At some point over the past few weeks, each of the four Nov. 8 state ballot measures stirred up mixed feelings in me (yes, even the weed one). But no issue had me more conflicted than Question 2, which proposes to authorize the state Board of Elementary and Secondary Education to approve up to 12 new charter schools per year beginning Jan. 1.

I’m voting No, but deciding wasn’t easy. Apparently, I’m not alone. A Suffolk University/Boston Globe poll released at the end of last week shows that likely voters in Massachusetts are divided on charter school expansion 45.4 percent to 45.4 percent, with about 9 percent of voters undecided.

This split may belie some shared confusion about how to provide our kids with good (even great) primary and secondary public education. Sadly, nuanced analyses of Question 2 are hard to come by. Proponents point to charter schools as a stellar means of closing the achievement gap, especially in urban school districts. Meanwhile, most opponents of Question 2 see charters as a drain on the budgets and resources of traditional public schools. (To a degree, both claims are true).

The fight is too often framed as a referendum on whether charter schools are good or bad. But that’s not the issue. Many voters, regardless of political affiliation, believe in charter schools. In a well-regulated state like ours, they are largely staffed with creative and competent teachers. We care enough for charters, in fact, to have provided for dozens more: there are currently only 78 charter schools in Massachusetts out of a statewide cap of 120. That leaves more than 40 opportunities to open new schools, Question 2 be darned.

So wherefore this new measure, which would — in the words of Boston City Council education committee chairman Tito Jackson — amount to “taking funding away from existing schools and moving funding to schools that don’t exist yet,” under a mandate to approve 12 new charter schools “each year, every year, anywhere, forever”?

If you’re curious who benefits from the expansion of charter schools (spoiler alert: it’s not just parents desperate for better options for their kids), follow the money. Because although public opinion is split right now, it took a lot of paid air time to get us here.

According to the Massachusetts Office of Campaign and Political Finance, the two campaigns have spent nearly $33 million, as of Oct. 27. More cash has been raised for this issue than for any other ballot battle in the last ten years — more than double the dollars spent during the casino debate in 2014 — which, until this summer, had been the state’s most expensive ballot question campaign.

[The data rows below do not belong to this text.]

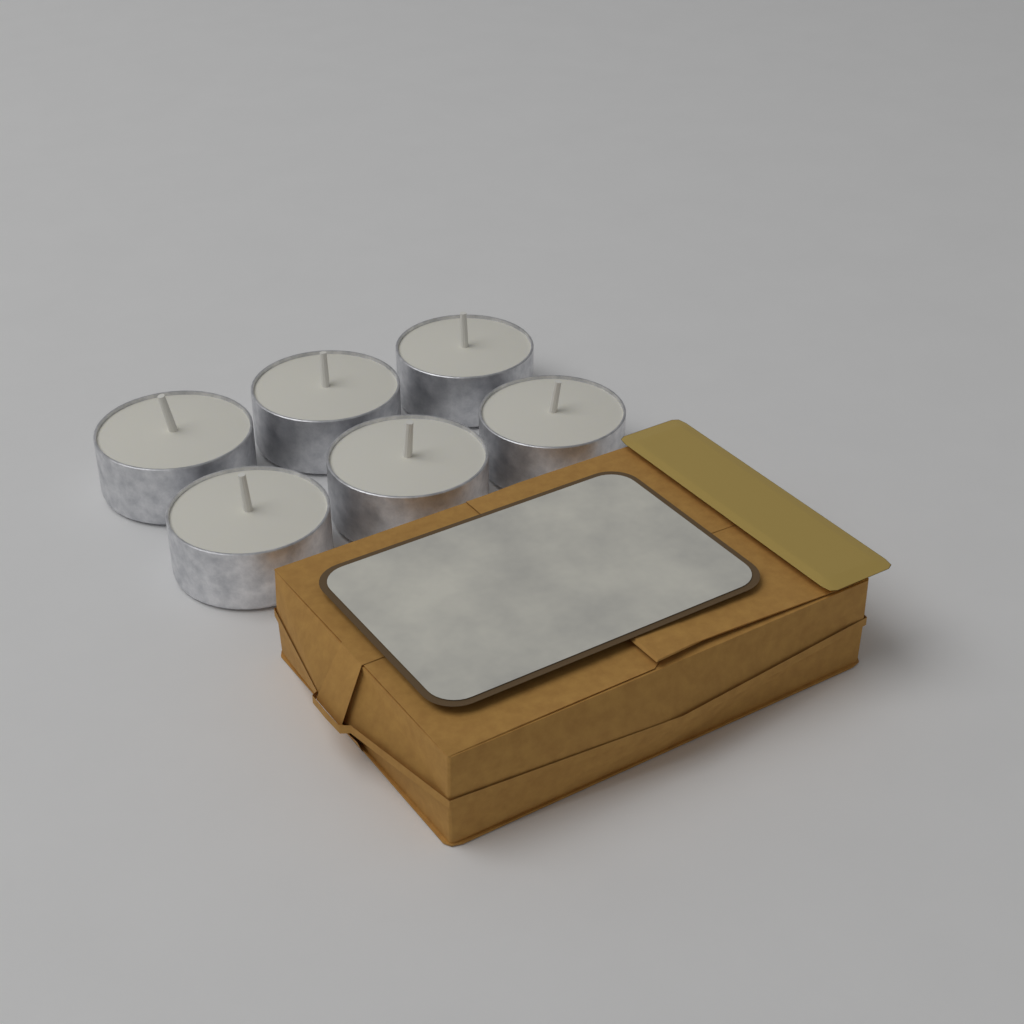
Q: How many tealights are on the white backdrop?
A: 6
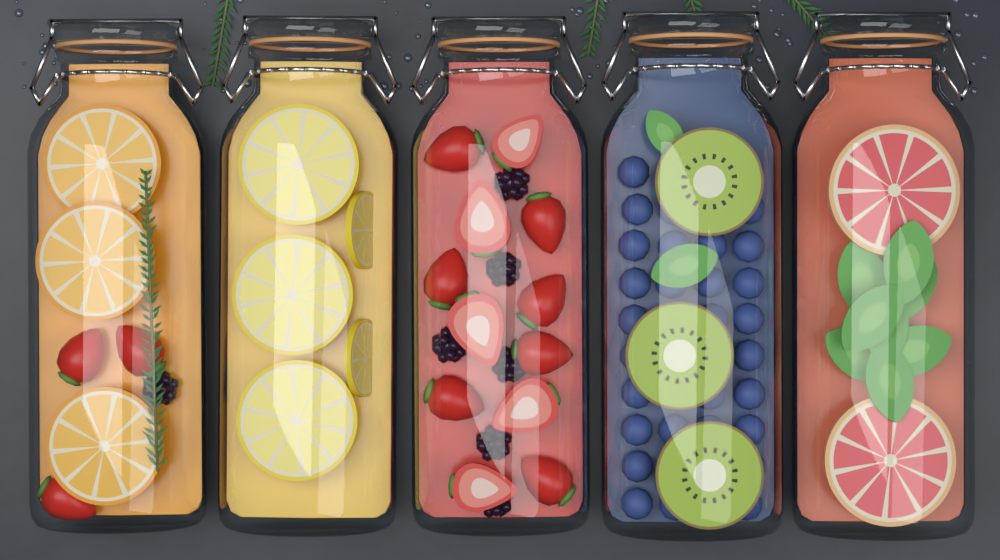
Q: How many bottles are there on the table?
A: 5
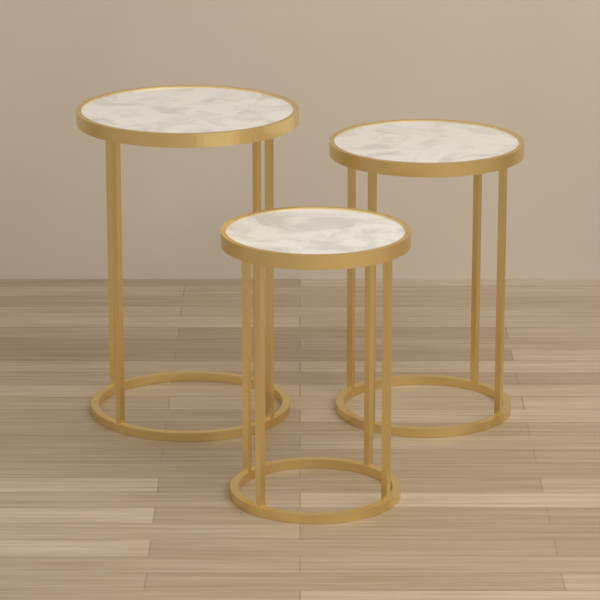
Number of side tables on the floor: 3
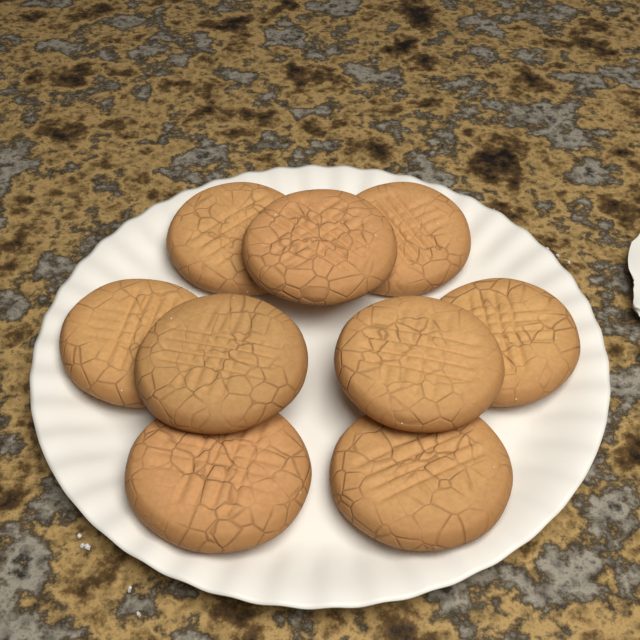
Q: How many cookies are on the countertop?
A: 9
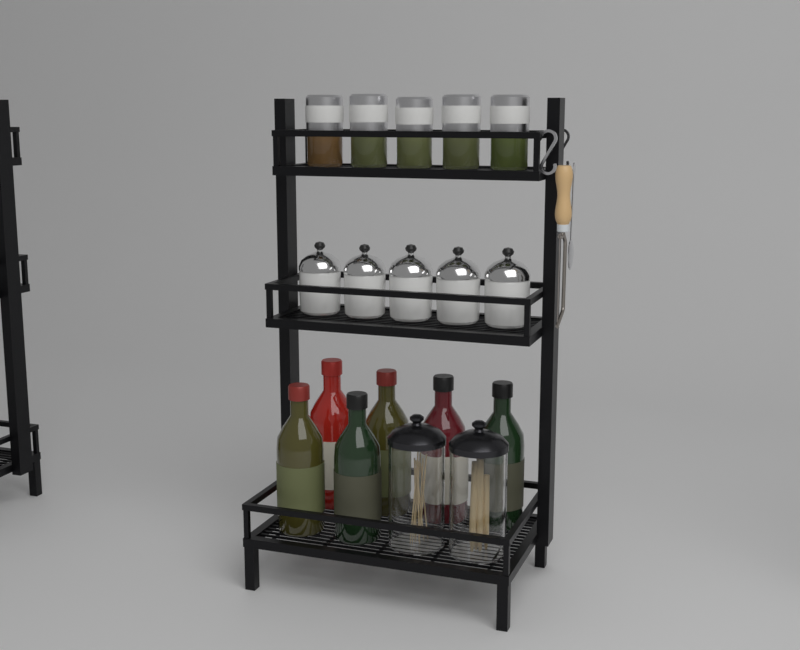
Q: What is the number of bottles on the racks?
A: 6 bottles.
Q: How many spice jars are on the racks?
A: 5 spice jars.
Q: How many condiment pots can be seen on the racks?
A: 5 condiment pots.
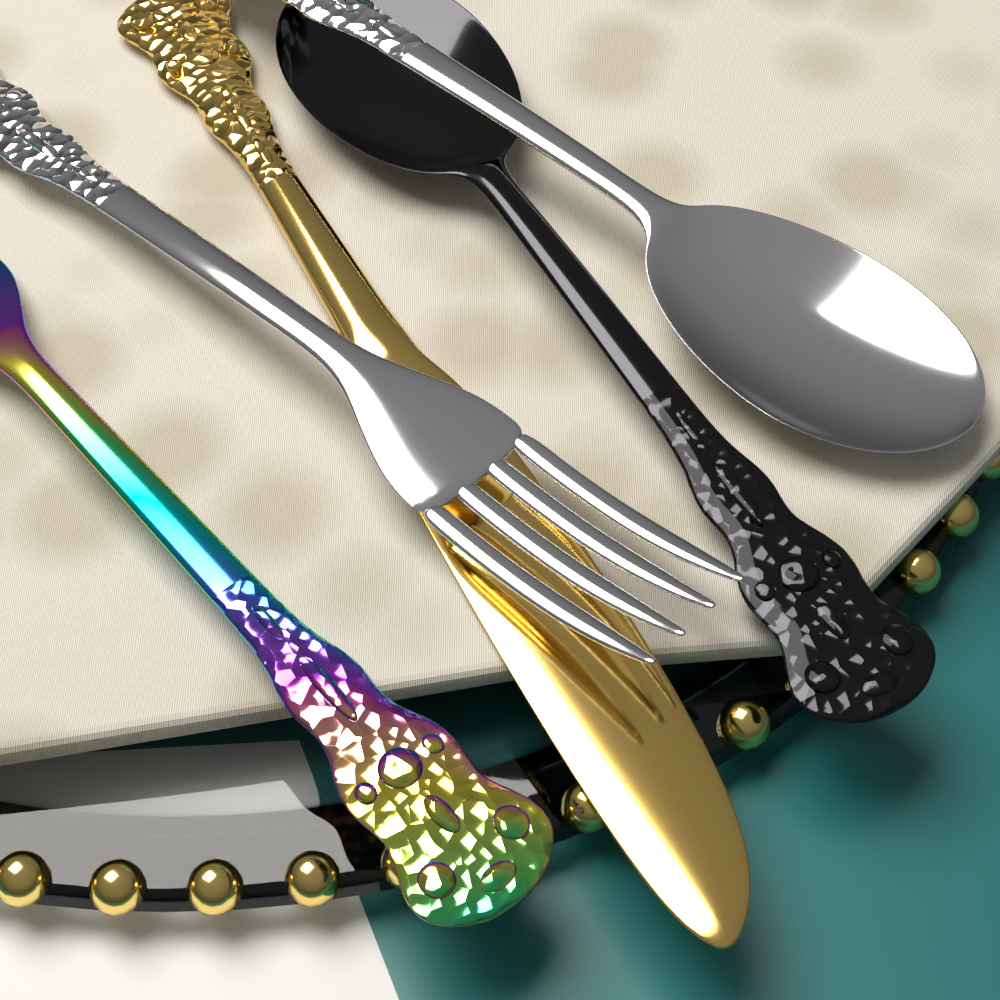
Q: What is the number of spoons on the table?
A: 2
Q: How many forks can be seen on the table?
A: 2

So, where’s all this money coming from?

Funding for the “No on 2” campaign comes mainly from the groups you’d expect: more than 99 percent of the funding for “Save Our Public Schools” has come from teachers’ unions, with about half the money provided by in-state unions like the Massachusetts Teachers Association and the other half coming from national unions like American Federation of Teachers and the National Educational Association. Total spending for “No on 2” so far is about $13.4 million.

Question 2 proponents, on the other hand, have spent about $19.5 million, and the source of those funds is less transparent. Not only did a mere one-fifth of that money come from in-state, but more than three-quarters of that $19.5 million is “dark money” from intermediary nonprofits that are not required to identify donors.

The two biggest bankrollers of “Yes on 2” are Families for Excellent Schools, a New York-based nonprofit that has contributed $13.6 million, and which receives donations from DonorsTrust — a group that collects from conservative mega-funders like the Koch brothers — and Jim and Alice Walton, heirs to the union-busting Walmart empire, who put in another $1.8 million.

This serves as a sobering call for the Supreme Court’s 2010 ruling on Citizens United v. FEC to be overturned, like, yesterday. But this glimpse into the activities of wealthy out-of-state interests also shows how fully this ballot question has become a lightning rod in a national debate over the future of public schools.

It’s not clear how a Yes on 2 on Election Day would play out. But one thing is obvious: corporate interests are better poised than ever to shape the future of public education in America — starting with charter schools, which are largely publicly funded and which are frequently not unionized.

We are fortunate that Massachusetts, which opened the door to charter schools in 1993, does not allow schools to be run by for-profit groups (other states, like Mississippi, Ohio, and Tennessee, have no such restriction). For now in the Bay State, anti-union families like the Waltons can’t make money on this issue — they can only spend it. Which, to me, is just as troubling. Most of our state charter schools are well-run. But we would do well to be wary of measures that invite the increased privatization of public learning. When that happens, it’s not just students who suffer — democracy does, too.